American new wave band Devo released their rendition of "(I Can't Get No) Satisfaction" as a single in 1977, initially in a self-produced version on their own label Booji Boy Records. The song was re-recorded with Brian Eno as producer for their first album, and that version was also released as a single in 1978, this time by Warner Brothers Records, after it was played for Mick Jagger's approval. The band filmed a video for the song that would later feature regularly on MTV, while a performance on SNL gave them a national profile. Decades after its release, Steve Huey of AllMusic would write that the cover version "reworks the original's alienation into a spastic freak-out that's nearly unrecognizable". This version of the song was featured prominently in the 1995 Martin Scorsese epic crime film Casino. Devo's version also featured in Netflix's series Sex Education.

Devo's version arose from the group's jam sessions, starting with a guitar part from Bob Casale, joined by a drum beat by Alan Myers and a bass part by Gerald Casale. At first, the band tried the lyrics to "Paint it Black", switching to "Satisfaction" when it did not fit the music.
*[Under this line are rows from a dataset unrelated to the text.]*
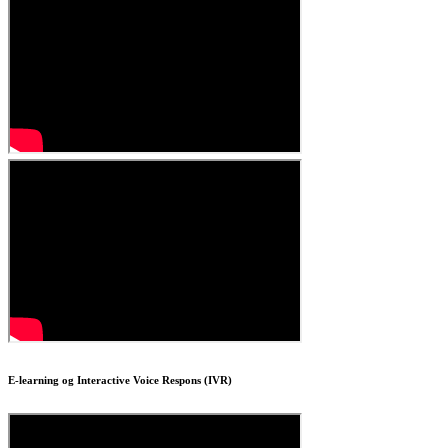
E-learning og Interactive Voice Respons (IVR)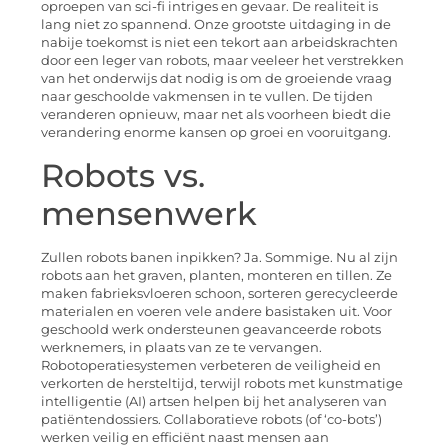
oproepen van sci-fi intriges en gevaar. De realiteit is
lang niet zo spannend. Onze grootste uitdaging in de
nabije toekomst is niet een tekort aan arbeidskrachten
door een leger van robots, maar veeleer het verstrekken
van het onderwijs dat nodig is om de groeiende vraag
naar geschoolde vakmensen in te vullen. De tijden
veranderen opnieuw, maar net als voorheen biedt die
verandering enorme kansen op groei en vooruitgang.
Robots vs.
mensenwerk
Zullen robots banen inpikken? Ja. Sommige. Nu al zijn
robots aan het graven, planten, monteren en tillen. Ze
maken fabrieksvloeren schoon, sorteren gerecycleerde
materialen en voeren vele andere basistaken uit. Voor
geschoold werk ondersteunen geavanceerde robots
werknemers, in plaats van ze te vervangen.
Robotoperatiesystemen verbeteren de veiligheid en
verkorten de hersteltijd, terwijl robots met kunstmatige
intelligentie (AI) artsen helpen bij het analyseren van
patiëntendossiers. Collaboratieve robots (of ‘co-bots’)
werken veilig en efficiënt naast mensen aan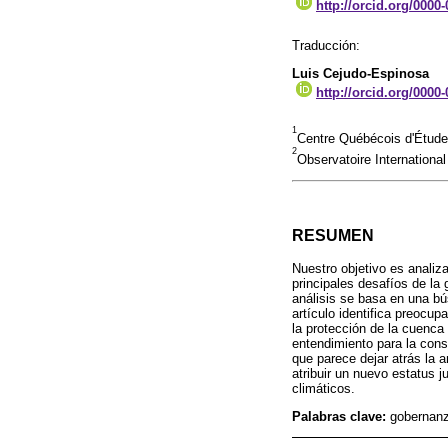
http://orcid.org/0000
Traducción:
Luis Cejudo-Espinosa
http://orcid.org/0000
1
Centre Québécois d'Études
2
Observatoire Internation
RESUMEN
Nuestro objetivo es analiza
principales desafíos de l
análisis se basa en una bús
artículo identifica preocu
la protección de la cuenca 
entendimiento para la con
que parece dejar atrás la 
atribuir un nuevo estatus 
climáticos.
Palabras clave:
gobernanz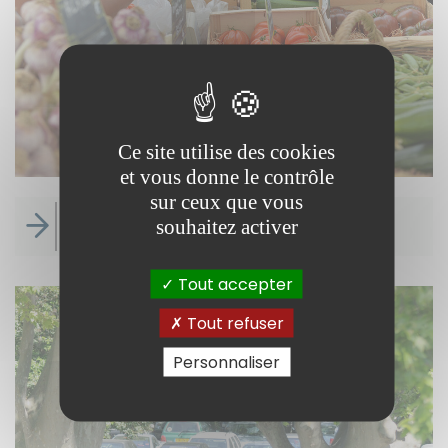
Ce site utilise des cookies
et vous donne le contrôle
sur ceux que vous
souhaitez activer
Marchés et brocantes
Tout accepter
Tout refuser
Personnaliser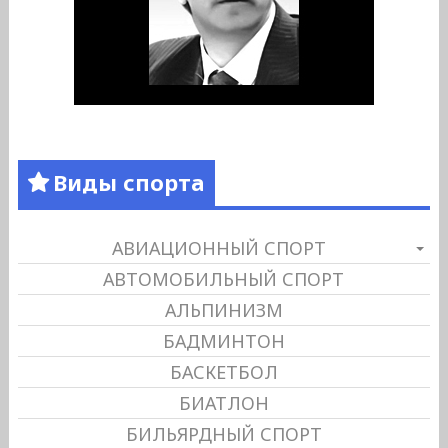
Виды спорта
АВИАЦИОННЫЙ СПОРТ
АВТОМОБИЛЬНЫЙ СПОРТ
АЛЬПИНИЗМ
БАДМИНТОН
БАСКЕТБОЛ
БИАТЛОН
БИЛЬЯРДНЫЙ СПОРТ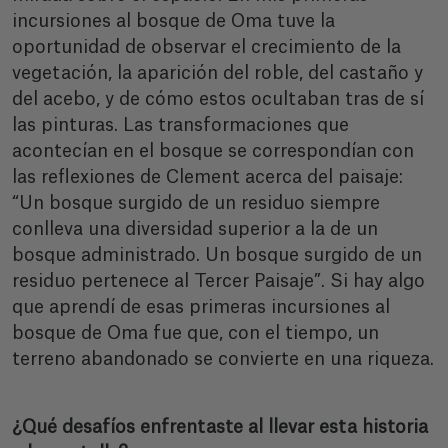
incursiones al bosque de Oma tuve la
oportunidad de observar el crecimiento de la
vegetación, la aparición del roble, del castaño y
del acebo, y de cómo estos ocultaban tras de sí
las pinturas. Las transformaciones que
acontecían en el bosque se correspondían con
las reflexiones de Clement acerca del paisaje:
“Un bosque surgido de un residuo siempre
conlleva una diversidad superior a la de un
bosque administrado. Un bosque surgido de un
residuo pertenece al Tercer Paisaje”. Si hay algo
que aprendí de esas primeras incursiones al
bosque de Oma fue que, con el tiempo, un
terreno abandonado se convierte en una riqueza.
¿Qué desafíos enfrentaste al llevar esta historia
The quirky music video for the song and several others from this album received significant airplay on the upstart MTV. A notable feature of the video was dancer Craig Allen Rothwell, known as Spazz Attack, whose signature dance move, a forward flip onto his back, drew him significant attention.

| Chart (1978) | Peak position |
|---|---|
| Australia (Kent Music Report) | 98 |
| UK Singles Chart | 41 |

===Britney Spears===

American singer Britney Spears recorded the song with producer Rodney "Darkchild" Jerkins for her second studio album, Oops!... I Did It Again, on 24–26 February 2000 at Pacifique Recording Studios in Hollywood. The song was remixed into a dance-pop and R&B style.

Spears' version received mixed reviews from critics. While reviewing Oops!, Stephen Thomas Erlewine of AllMusic selected the song as Track Pick, describing "the clenched-funk revision of the Stones' deathless 'Satisfaction'" as emblematic of a "bewildering magpie aesthetic" on Spears' early albums. Robert Christgau declared the song a 'choice cut,' meaning a good song on an otherwise lackluster album," while New Musical Express gave the cover a negative review, saying, "the long-awaited [...] [Spears'] cover of the Stones' '(I Can't Get No) Satisfaction' is a letdown".

Spears first performed the song on her 2000's Oops!... I Did It Again Tour. The performance ended with a dance sequence set to the familiar Richards guitar lick that was omitted from her recorded version (played here by her guitarist "Skip"). Spears also performed "(I Can't Get No) Satisfaction" on a medley with her song "Oops!... I Did It Again" at the 2000 MTV Video Music Awards.

===Other notable versions===

- Gloria Trevi released a Spanish-language version of the song with female-oriented lyrics, featured on her debut album ...¿Qué hago aquí? (1989).
- Frankie Ruiz recorded a 1999 salsa version that peaked at No. 7 on the Billboard Latin Tropical Airplay chart.
- In 2023, Dolly Parton teamed up with Pink and Brandi Carlile to record a cover of the song. The track was included on Parton's album titled Rockstar released in November.